Aus ganz Europa kamen die Computerfreaks, um sich auf der Messe die Spiele zu holen und diese dann zu cracken. Ihre eigentlichen Namen geben die Cracker nicht bekannt. Unter Codenamen – so genannten „Handles“ – verrichten sie ihre Arbeit, um für die Polizei unbekannt zu bleiben, sich in der Szene allerdings einen Namen zu machen. Früher trafen sich Hacker aus aller Welt, um Disketten illegalen zu kopieren, heute ist das auf Grund des Internets nicht mehr nötig, die Freundschaftspflege ist in den Vordergrund gerückt. So war Samstag auch nur ein Computer aufgebaut – und auf dem wurde einfach nur ein bisschen gespielt.
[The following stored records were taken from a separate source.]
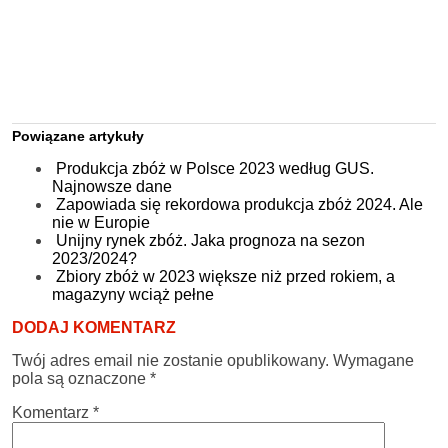
Powiązane artykuły
Produkcja zbóż w Polsce 2023 według GUS.
Najnowsze dane
Zapowiada się rekordowa produkcja zbóż 2024. Ale
nie w Europie
Unijny rynek zbóż. Jaka prognoza na sezon
2023/2024?
Zbiory zbóż w 2023 większe niż przed rokiem, a
magazyny wciąż pełne
DODAJ KOMENTARZ
Twój adres email nie zostanie opublikowany.
Wymagane
pola są oznaczone
*
Komentarz
*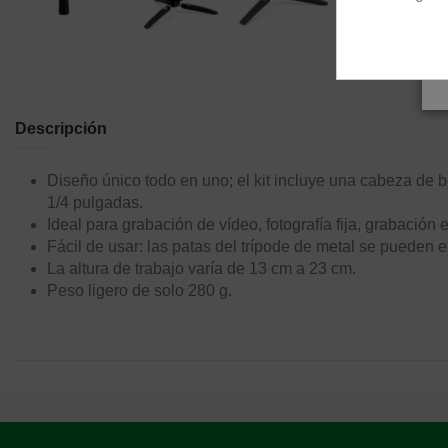
Descripción
Diseño único todo en uno; el kit incluye una cabeza de bo
1/4 pulgadas.
Ideal para grabación de vídeo, fotografía fija, grabación 
Fácil de usar: las patas del trípode de metal se pueden e
La altura de trabajo varía de 13 cm a 23 cm.
Peso ligero de solo 280 g.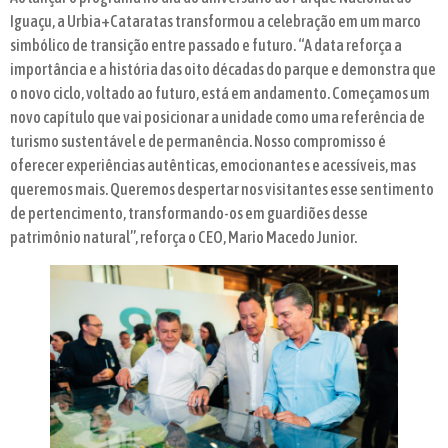
Iguaçu, a Urbia+Cataratas transformou a celebração em um marco
simbólico de transição entre passado e futuro. “A data reforça a
importância e a história das oito décadas do parque e demonstra que
o novo ciclo, voltado ao futuro, está em andamento. Começamos um
novo capítulo que vai posicionar a unidade como uma referência de
turismo sustentável e de permanência. Nosso compromisso é
oferecer experiências autênticas, emocionantes e acessíveis, mas
queremos mais. Queremos despertar nos visitantes esse sentimento
de pertencimento, transformando-os em guardiões desse
patrimônio natural”, reforça o CEO, Mario Macedo Junior.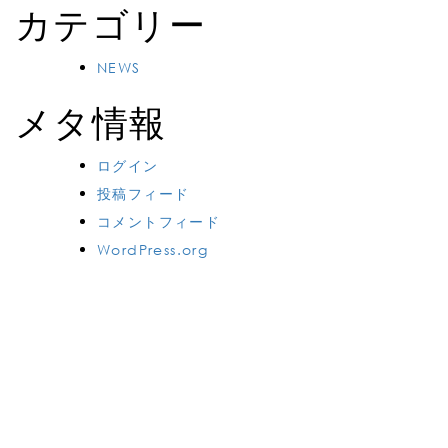
カテゴリー
NEWS
メタ情報
ログイン
投稿フィード
コメントフィード
WordPress.org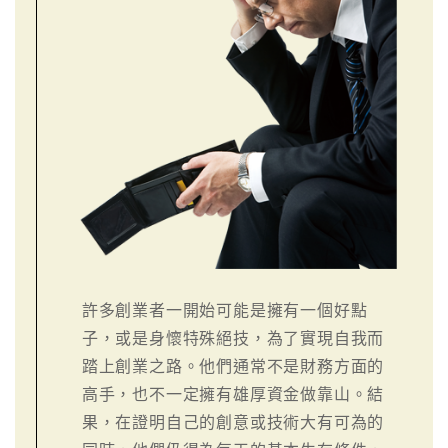
許多創業者一開始可能是擁有一個好點
子，或是身懷特殊絕技，為了實現自我而
踏上創業之路。他們通常不是財務方面的
高手，也不一定擁有雄厚資金做靠山。結
果，在證明自己的創意或技術大有可為的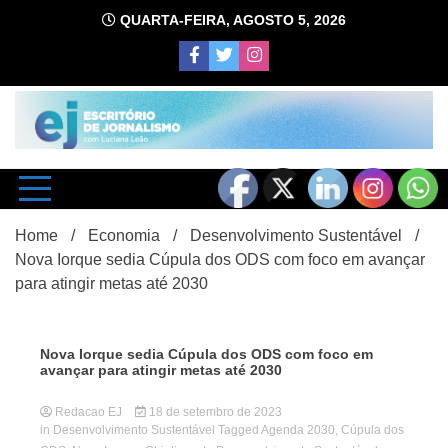
Skip
QUARTA-FEIRA, AGOSTO 5, 2026
to
content
com Luciana Leão
Escrit
Home
Economia
Desenvolvimento Sustentável
Nova Iorque sedia Cúpula dos ODS com foco em avançar
para atingir metas até 2030
Nova Iorque sedia Cúpula dos ODS com foco em
avançar para atingir metas até 2030
d
Redacao EJ
18 de setembro de 2023
in
Desenvolvimento Sustentável
Tagged
Agenda 2030
,
Cúpula dos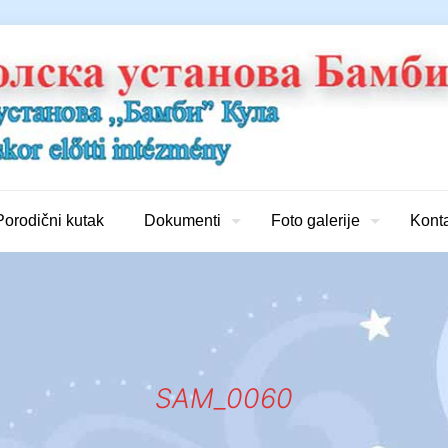
Porodični kutak
Dokumenti
Foto galerije
Kont
SAM_0060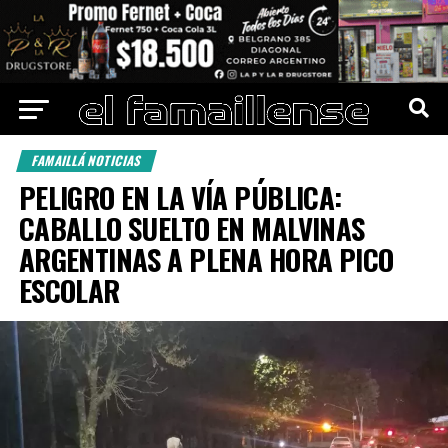
FAMAILLÁ NOTICIAS
PELIGRO EN LA VÍA PÚBLICA:
CABALLO SUELTO EN MALVINAS
ARGENTINAS A PLENA HORA PICO
ESCOLAR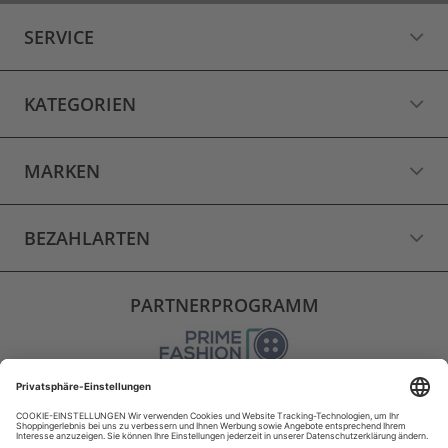
SERVICE
KATEGORIEN
MARKEN
BEZAHLARTEN
PARTNERPROGRAMM
VERSAND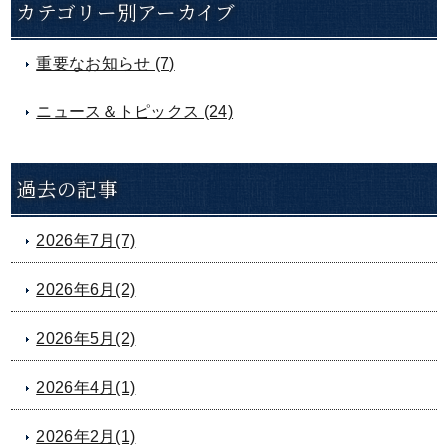
カテゴリー別アーカイブ
重要なお知らせ (7)
ニュース＆トピックス (24)
過去の記事
2026年7月(7)
2026年6月(2)
2026年5月(2)
2026年4月(1)
2026年2月(1)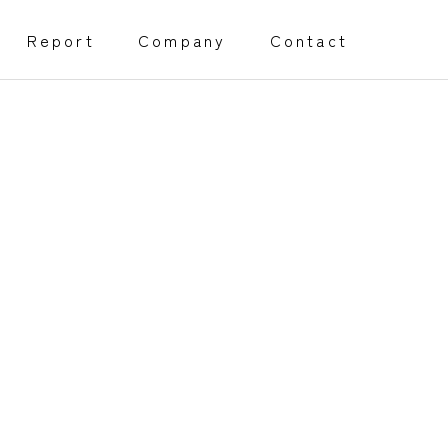
Report
Company
Contact
】
創業・経営サポート事業
Management support
障害福祉事業開所サポート
程）
採用代行サポート
Webページサポート事業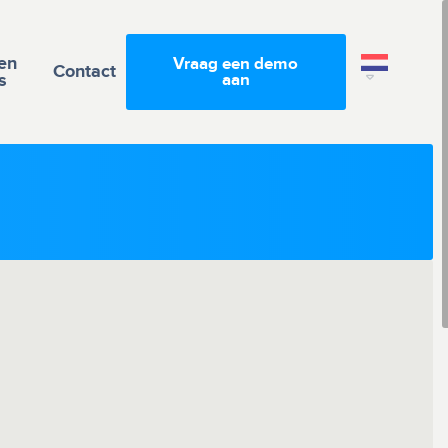
en
Vraag een demo
Contact
s
aan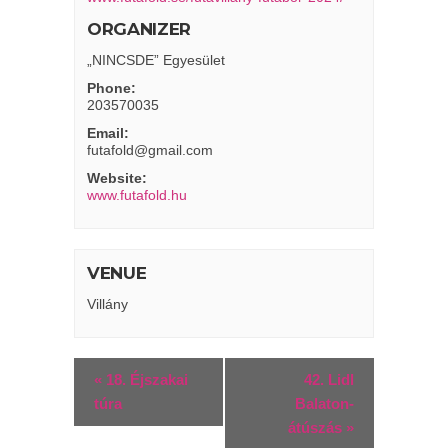
ORGANIZER
„NINCSDE” Egyesület
Phone:
203570035
Email:
futafold@gmail.com
Website:
www.futafold.hu
VENUE
Villány
«
18. Éjszakai
42. Lidl
túra
Balaton-
átúszás
»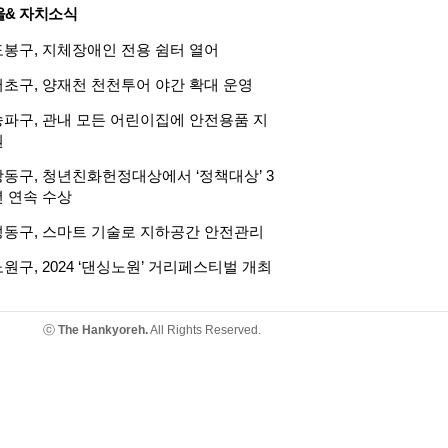
울& 자치소식
도봉구, 지체장애인 전용 쉼터 열어
서초구, 양재천 천천투어 야간 확대 운영
송파구, 관내 모든 어린이집에 안전용품 지
원
강동구, 청년친화헌정대상에서 ‘정책대상’ 3
년 연속 수상
성동구, 스마트 기술로 지하공간 안전관리
원구, 2024 ‘댄싱노원’ 거리페스티벌 개최
ⓒ
The Hankyoreh.
All Rights Reserved.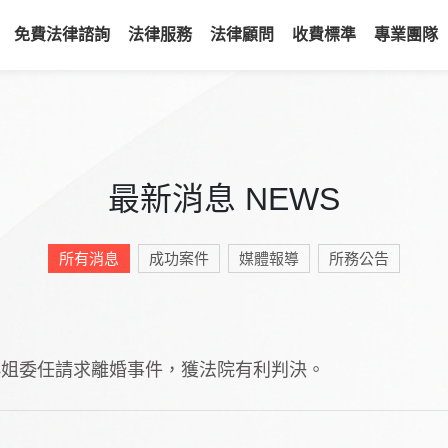
免費法律諮詢
法律服務
法律顧問
收費標準
專業團隊
最新消息 NEWS
所有消息
成功案件
媒體報導
所務公告
小姐委任請求離婚事件，獲法院有利判決。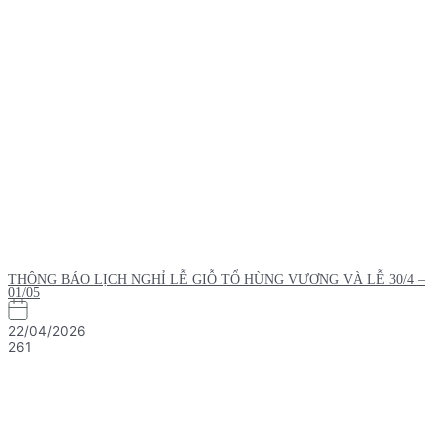
THÔNG BÁO LỊCH NGHỈ LỄ GIỖ TỔ HÙNG VƯƠNG VÀ LỄ 30/4 –
01/05
22/04/2026
261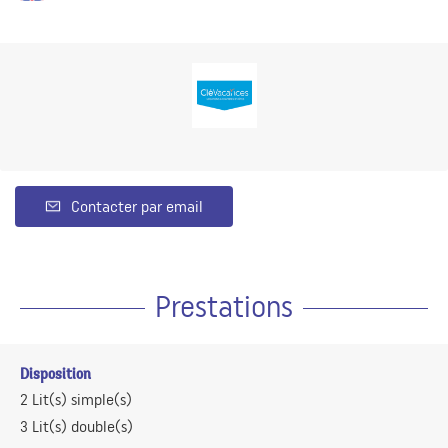
Contacter par email
Prestations
Disposition
2
Lit(s) simple(s)
3
Lit(s) double(s)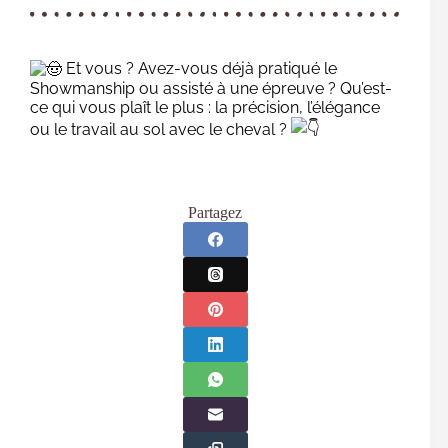
Et vous ? Avez-vous déjà pratiqué le
Showmanship ou assisté à une épreuve ? Qu’est-
ce qui vous plaît le plus : la précision, l’élégance
ou le travail au sol avec le cheval ?
Partagez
Eine richtig „weiße Weste“ haben die wenigsten, die sich auf der Party einfanden. „Das hat zwei Gründe, einmal der Respekt, den man nur erlangt, wenn man was vorweisen kann. Zum anderen sind es die Kosten, die durch das Hacken und Cracken eingespart werden“, sagte Moschitto. Von einigen Hackern war zu erfahren, dass sie schon Firmen um mehrere Hunderttausende Markt geprellt hätten. Raubkopien, Kreditkartenbetrug oder kostenloses Telefonieren – trotz neuer Sicherungssysteme ist das immer noch möglich.
Aber es werden auch immer wieder Hacker erwischt. „Digiman“ steht zur Zeit vor Gericht, da er „umsonst telefoniert“ hat. Der größte und bekannteste Jäger der Hacker und Cracker ist Rechtsanwalt Günter Freiherr von Gravenreuth, auch er folgte der Einladung. „Den Feind zum Freund machen“ war die Intention der Einladung, erklärte William Sen. Dennoch ließ er es sich die Computerfreunde nicht nehmen, zur Gaudi aller Schaulustigen auf ein Konterfei des Hacker-Jägers mit Dart-Pfeilen zu werfen.